- [Written request]: Count the lines of the items below that contain the string "JSON". Reply with the number only.

- [Records from a data collection]:

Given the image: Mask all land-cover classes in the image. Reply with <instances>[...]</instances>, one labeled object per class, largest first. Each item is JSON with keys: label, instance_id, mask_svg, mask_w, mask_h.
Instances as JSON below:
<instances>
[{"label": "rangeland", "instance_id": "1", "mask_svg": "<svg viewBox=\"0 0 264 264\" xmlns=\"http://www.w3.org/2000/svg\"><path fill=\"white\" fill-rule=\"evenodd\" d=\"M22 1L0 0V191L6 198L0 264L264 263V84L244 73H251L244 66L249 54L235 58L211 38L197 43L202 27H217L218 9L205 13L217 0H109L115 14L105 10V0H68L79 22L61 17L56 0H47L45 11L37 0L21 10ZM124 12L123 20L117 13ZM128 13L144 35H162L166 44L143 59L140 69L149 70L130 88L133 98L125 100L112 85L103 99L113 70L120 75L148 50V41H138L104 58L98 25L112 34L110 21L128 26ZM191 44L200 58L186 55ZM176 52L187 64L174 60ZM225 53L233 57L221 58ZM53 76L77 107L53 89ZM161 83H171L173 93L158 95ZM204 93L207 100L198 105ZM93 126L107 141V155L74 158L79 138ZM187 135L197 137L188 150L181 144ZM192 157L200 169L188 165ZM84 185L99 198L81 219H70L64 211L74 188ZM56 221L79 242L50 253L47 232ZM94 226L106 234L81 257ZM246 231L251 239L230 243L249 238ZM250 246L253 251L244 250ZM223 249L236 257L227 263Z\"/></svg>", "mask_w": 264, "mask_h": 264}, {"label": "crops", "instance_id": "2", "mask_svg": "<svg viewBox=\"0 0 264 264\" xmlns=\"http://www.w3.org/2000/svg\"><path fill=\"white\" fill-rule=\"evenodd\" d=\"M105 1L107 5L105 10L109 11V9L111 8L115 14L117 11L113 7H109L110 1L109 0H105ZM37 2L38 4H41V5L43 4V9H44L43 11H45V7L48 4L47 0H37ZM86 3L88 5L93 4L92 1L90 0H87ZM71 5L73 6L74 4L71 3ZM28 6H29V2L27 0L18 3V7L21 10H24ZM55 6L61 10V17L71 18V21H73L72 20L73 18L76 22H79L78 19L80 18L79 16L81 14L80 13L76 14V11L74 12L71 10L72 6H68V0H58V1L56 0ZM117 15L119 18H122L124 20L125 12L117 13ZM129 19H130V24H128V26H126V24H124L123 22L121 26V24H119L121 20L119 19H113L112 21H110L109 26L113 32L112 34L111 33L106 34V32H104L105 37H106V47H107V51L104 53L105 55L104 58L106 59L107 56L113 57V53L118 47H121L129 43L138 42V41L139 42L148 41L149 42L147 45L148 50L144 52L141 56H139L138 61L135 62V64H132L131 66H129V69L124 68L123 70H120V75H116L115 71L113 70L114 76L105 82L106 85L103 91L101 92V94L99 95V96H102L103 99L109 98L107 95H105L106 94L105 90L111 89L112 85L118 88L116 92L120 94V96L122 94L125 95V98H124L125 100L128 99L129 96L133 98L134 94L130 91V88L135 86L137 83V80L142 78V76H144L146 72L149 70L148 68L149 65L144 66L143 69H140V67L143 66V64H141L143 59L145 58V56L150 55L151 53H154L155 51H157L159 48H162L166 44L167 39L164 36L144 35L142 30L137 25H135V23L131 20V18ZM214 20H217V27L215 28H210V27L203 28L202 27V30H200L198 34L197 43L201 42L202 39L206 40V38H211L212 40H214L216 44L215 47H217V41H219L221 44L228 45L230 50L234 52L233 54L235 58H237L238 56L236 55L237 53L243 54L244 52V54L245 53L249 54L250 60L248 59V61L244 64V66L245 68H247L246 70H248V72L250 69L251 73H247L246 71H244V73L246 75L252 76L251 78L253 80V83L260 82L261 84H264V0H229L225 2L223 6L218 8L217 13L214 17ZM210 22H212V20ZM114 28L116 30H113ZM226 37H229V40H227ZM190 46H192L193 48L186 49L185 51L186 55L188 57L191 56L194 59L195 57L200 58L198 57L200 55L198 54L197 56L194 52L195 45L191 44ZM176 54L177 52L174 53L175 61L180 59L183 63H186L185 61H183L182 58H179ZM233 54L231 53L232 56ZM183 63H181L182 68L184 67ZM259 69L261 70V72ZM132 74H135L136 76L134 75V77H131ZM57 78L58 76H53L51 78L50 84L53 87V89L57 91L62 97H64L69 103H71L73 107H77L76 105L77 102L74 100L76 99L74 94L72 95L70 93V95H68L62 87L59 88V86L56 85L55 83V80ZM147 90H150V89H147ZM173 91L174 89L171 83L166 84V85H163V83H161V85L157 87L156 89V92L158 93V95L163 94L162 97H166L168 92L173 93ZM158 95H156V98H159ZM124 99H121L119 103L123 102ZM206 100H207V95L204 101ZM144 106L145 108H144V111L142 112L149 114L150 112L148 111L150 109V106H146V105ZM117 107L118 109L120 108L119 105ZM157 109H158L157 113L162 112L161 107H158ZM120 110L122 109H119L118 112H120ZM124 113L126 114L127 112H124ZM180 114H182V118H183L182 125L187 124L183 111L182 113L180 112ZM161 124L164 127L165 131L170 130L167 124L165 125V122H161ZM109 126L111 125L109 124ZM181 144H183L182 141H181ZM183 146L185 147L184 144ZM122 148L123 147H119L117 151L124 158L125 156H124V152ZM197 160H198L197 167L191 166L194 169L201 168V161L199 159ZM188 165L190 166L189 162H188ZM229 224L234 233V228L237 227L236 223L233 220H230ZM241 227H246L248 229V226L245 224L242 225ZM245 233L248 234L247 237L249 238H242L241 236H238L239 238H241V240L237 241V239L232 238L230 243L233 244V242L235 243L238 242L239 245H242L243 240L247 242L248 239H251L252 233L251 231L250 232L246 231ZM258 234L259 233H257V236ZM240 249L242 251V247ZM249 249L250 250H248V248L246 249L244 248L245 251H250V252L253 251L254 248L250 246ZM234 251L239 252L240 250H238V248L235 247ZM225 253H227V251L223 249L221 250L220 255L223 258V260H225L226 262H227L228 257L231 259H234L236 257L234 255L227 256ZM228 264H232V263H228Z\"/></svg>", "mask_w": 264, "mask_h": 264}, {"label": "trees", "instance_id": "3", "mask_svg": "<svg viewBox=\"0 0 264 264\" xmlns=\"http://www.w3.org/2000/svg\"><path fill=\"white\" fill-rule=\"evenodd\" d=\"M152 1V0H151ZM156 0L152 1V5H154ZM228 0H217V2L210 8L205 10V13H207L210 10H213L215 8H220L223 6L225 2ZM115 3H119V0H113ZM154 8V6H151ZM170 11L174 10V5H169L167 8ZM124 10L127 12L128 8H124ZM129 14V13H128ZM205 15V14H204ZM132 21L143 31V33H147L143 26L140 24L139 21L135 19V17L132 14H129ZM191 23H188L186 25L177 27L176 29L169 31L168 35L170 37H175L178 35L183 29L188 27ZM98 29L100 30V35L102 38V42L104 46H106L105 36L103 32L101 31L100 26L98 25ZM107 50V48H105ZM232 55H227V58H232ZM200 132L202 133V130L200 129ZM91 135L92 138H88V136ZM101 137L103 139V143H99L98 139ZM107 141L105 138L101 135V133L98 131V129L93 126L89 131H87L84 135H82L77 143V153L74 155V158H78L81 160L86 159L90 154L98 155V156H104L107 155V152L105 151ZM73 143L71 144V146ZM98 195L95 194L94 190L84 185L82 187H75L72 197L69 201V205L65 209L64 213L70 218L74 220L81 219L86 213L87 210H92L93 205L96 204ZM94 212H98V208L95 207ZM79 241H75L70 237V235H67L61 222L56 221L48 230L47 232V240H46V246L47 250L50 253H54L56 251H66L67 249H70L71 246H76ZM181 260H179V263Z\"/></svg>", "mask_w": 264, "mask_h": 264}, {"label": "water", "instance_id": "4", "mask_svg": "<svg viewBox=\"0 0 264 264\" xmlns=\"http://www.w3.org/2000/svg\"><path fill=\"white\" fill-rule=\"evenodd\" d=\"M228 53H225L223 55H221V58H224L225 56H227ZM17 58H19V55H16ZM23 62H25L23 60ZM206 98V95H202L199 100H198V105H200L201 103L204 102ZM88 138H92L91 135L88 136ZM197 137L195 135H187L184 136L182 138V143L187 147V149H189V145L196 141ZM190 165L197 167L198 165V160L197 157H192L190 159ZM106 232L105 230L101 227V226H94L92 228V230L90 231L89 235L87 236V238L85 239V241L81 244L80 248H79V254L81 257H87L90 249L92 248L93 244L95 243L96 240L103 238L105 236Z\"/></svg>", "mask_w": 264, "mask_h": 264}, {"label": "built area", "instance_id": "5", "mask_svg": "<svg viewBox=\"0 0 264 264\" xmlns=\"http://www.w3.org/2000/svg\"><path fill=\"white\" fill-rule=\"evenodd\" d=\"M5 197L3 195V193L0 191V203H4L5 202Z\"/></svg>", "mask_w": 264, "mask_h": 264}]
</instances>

- [The answer]: 2